Странная штука время, мгновениями набита, как мешок песком, вроде песчинки похожи меж собой, только одно мгновение несёт жизнь, другое — гибель, а сказать, какая меж ними разница… и не скажешь. Смерть прилетела следом, песчинкой позже. Две стрелы нашли глаза рыжего, две — издырявили голову «шестипалого», эти двое так и замерли на мгновение перед тем как шумно рухнуть: один слепо таращился на едальную палату оперёнными древками, другой сделался рогат, чисто козёл и уж точно видел, откуда прилетела гибель.

— Не насмерть, — грянуло от дверей, — По ногам!

В едальную с луками наизготовку вваливались вооружённые люди в княжеской справе, здоровенный, седой старик громогласно отдавал приказания — в задке он их нашёл, что ли — а перед Косоворотом вдруг вырос давешний урод с рубцами по лицу, и на какое-то время пузан пожалел обо всём на свете. Вот ты гусем ходишь по едальной палате; борода твоя обширна, как метла, кулачищи — с голову ребёнка; твоё слово ловит дружина, несколько десятков ухарей; ты отправляешь на смерть одним взмахом руки; но встаёт перед тобой некто, которому даже в глаза не заглянуть — ты просто не отражаешься в них — и простой вопрос: «Нож этот?» начисто вытирает навык говорить. Будто язык под корешок скосили. А и мог бы говорить, только и сказал бы: «Окно затворите. Мёрзну!»

Кивнул. Этот.

— Возвращаю.

Правую руку будто выломали — так бывает, когда конь рвёт, а вожжи на кулак намотаны — а ещё запястье чисто в древесную расщелину сунули, да клин выбили, и в ладонь по самую крестовину порождение Злобога молниеносно сунул нож. От боли аж дыхание перемкнуло.

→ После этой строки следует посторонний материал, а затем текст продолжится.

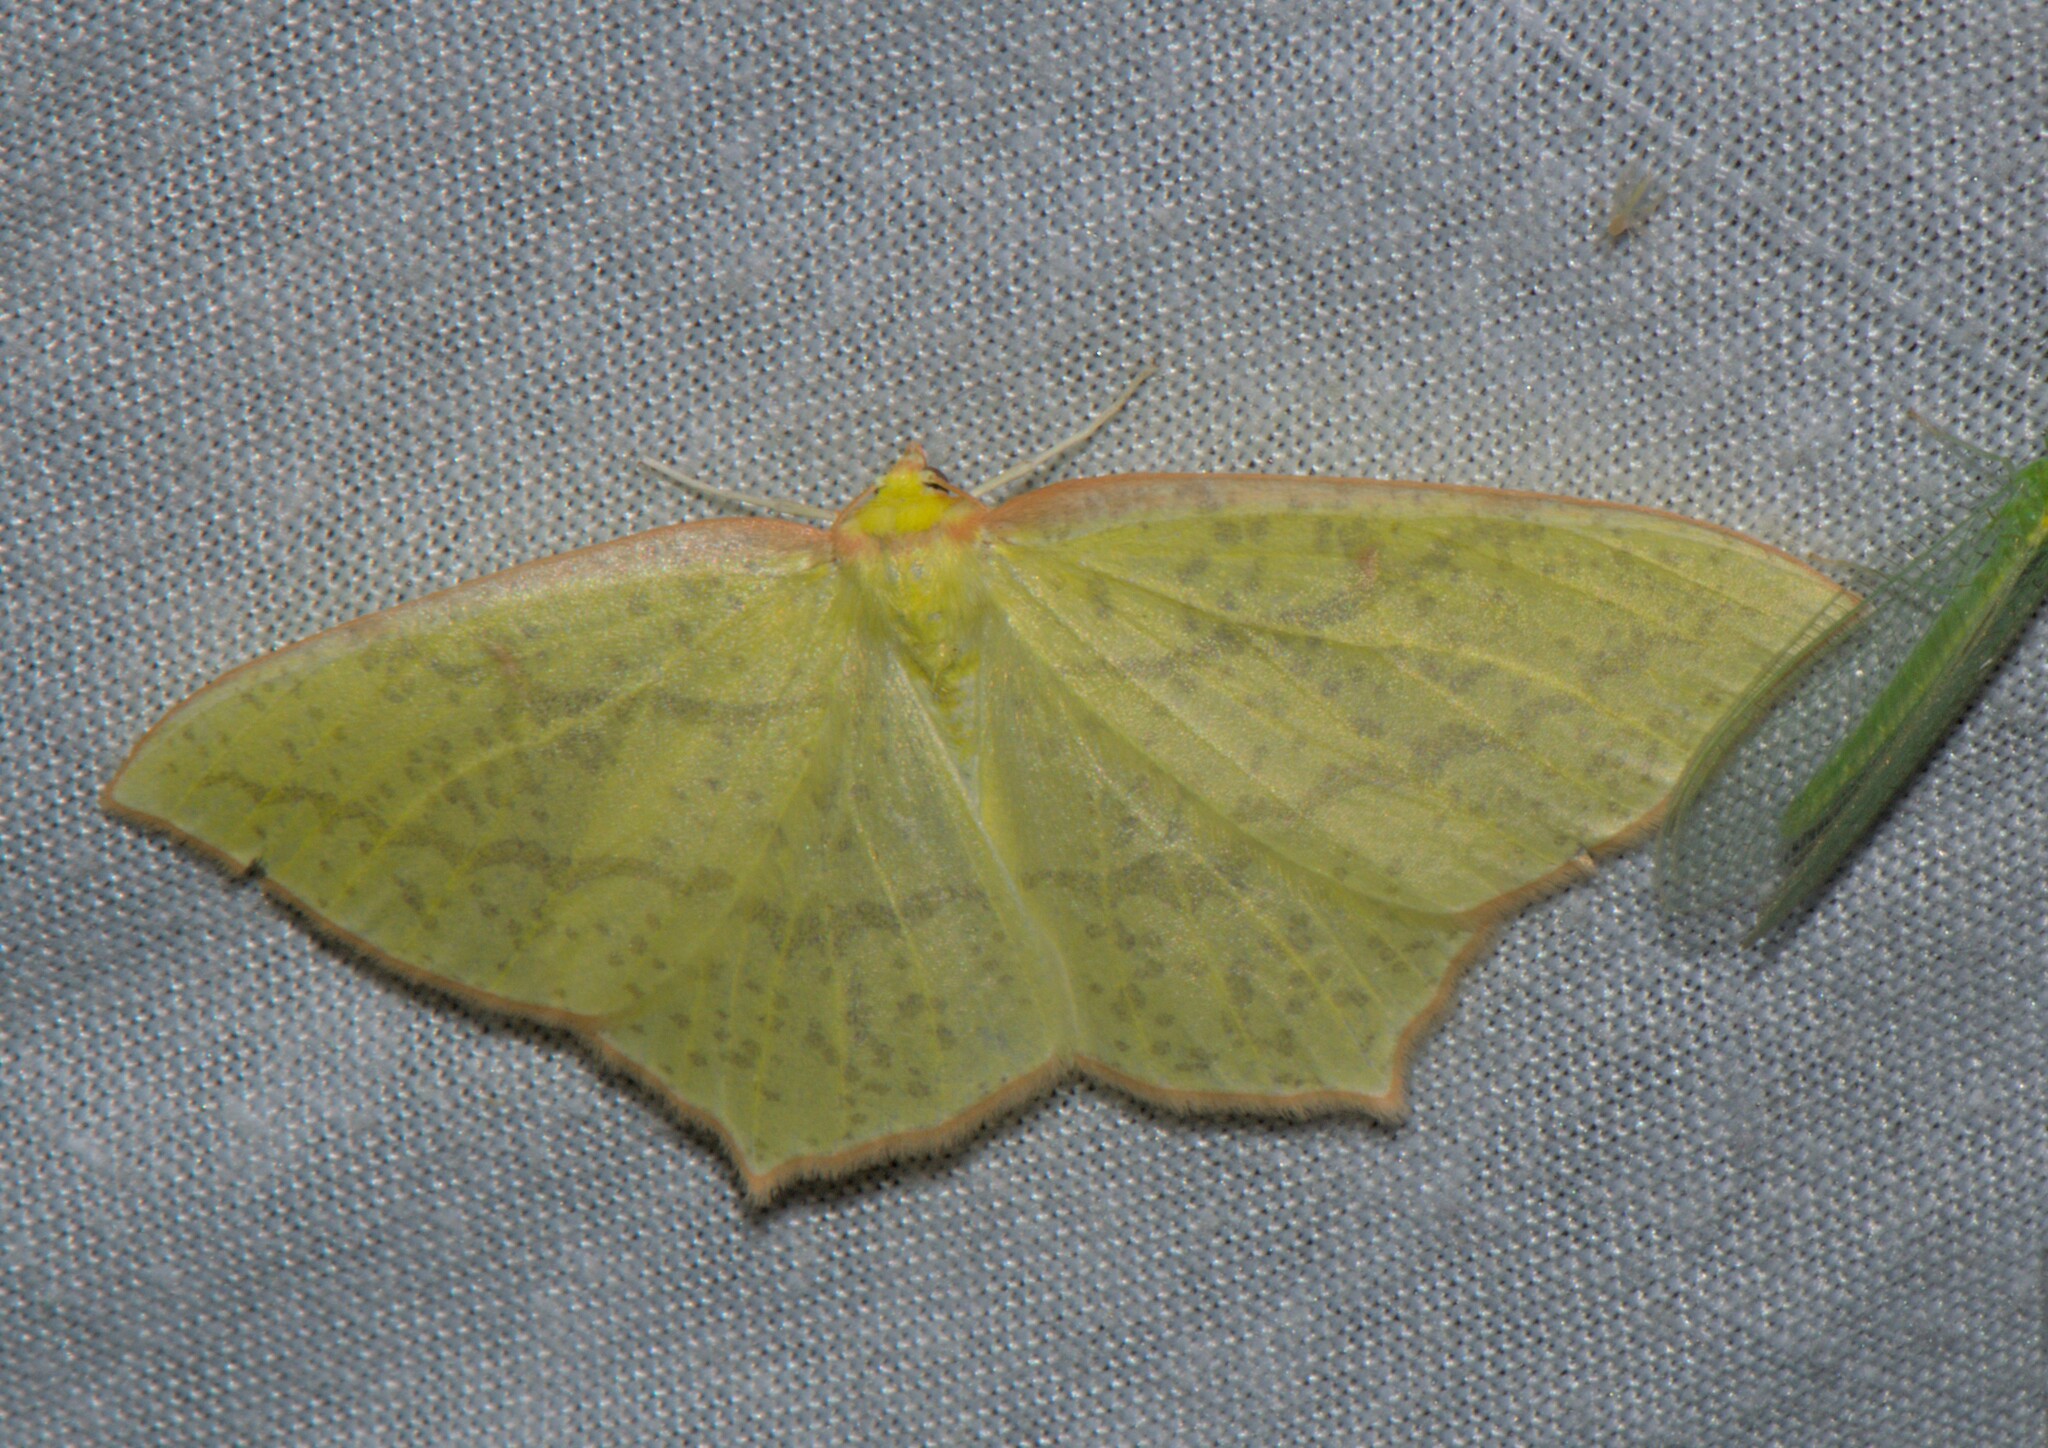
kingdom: Animalia
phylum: Arthropoda
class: Insecta
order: Lepidoptera
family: Geometridae
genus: Sirinopteryx
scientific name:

Косоворот ещё стоял, будто вымороженный, бессильный вырвать из цепкой хватки сивого ублюдка собственную руку; его начало потряхивать, когда княжеские в упор, безжалостно принялись рассаживать стрелами его дружинных; а в то мгновение, когда искомый нож всаживают в стол, насколько из ладони осталось торчать лезвия, и с ним к столешнице гвоздят твою руку, одним рывком швырнув самого под лавку, ровно соломенное чучело, глаза сами собой закрылись…

Ясный день один на всех, солнце всем светит одинаково, и той полусотне, что неторопливо идёт верхами в сторону моря, и толпишке, хромой и корявой, что стоит мрачнее мрачного перед свалкой брёвен, ещё недавно бывшей недостроенным ледником. В одно и то же поднебесье улетают слова первых: «Зарежь ты Косоворота, быть бы войне с боярством. Слава богам, сдержался»; и вторых: «На ремни распущу ублюдка… О, нет, Головач, я не о князе… Вернее, не только о нём». На дворе Косоворота лежат вповалку брёвна, то на этом, одно на другом, и там, где стволы четырёх срубок образуют два перекрестья, лежат Жукан и Муха. Аккурат между стволами. Косоворот долго смотрел на завал, не отводя глаз, и в какой-то миг понял, что не видит — голова закружилась, перед глазами пелена заиграла, ровно встал спросонья, веки не разлепил. Будь ты хоть трижды прокалён огнём, выдублен своей и чужой кровью, правлен острым и тупым железом, в такие дни будто в стену упираешься — не твои это игрища. Так ураганные ветры друг другу домишки по воздуху перекидывают, так исполинские волны ладьями играют, ровно берёзовыми корками, так Злобожьи отродья в толкушки играют, бревно и бревно — ступка и пестик, горох для толченья — человек. Муха и Жукан… глаза у обоих протекли, через уши и нос кровь нашла выход, пузо вдрызг, кто нутром послабже вообще взглянуть не смог. Будто положили человека на наковальню, а другой наковальней сверху прикрыли. С размаху. Точно железным одеяльцем. Шляпс — брызги в стороны!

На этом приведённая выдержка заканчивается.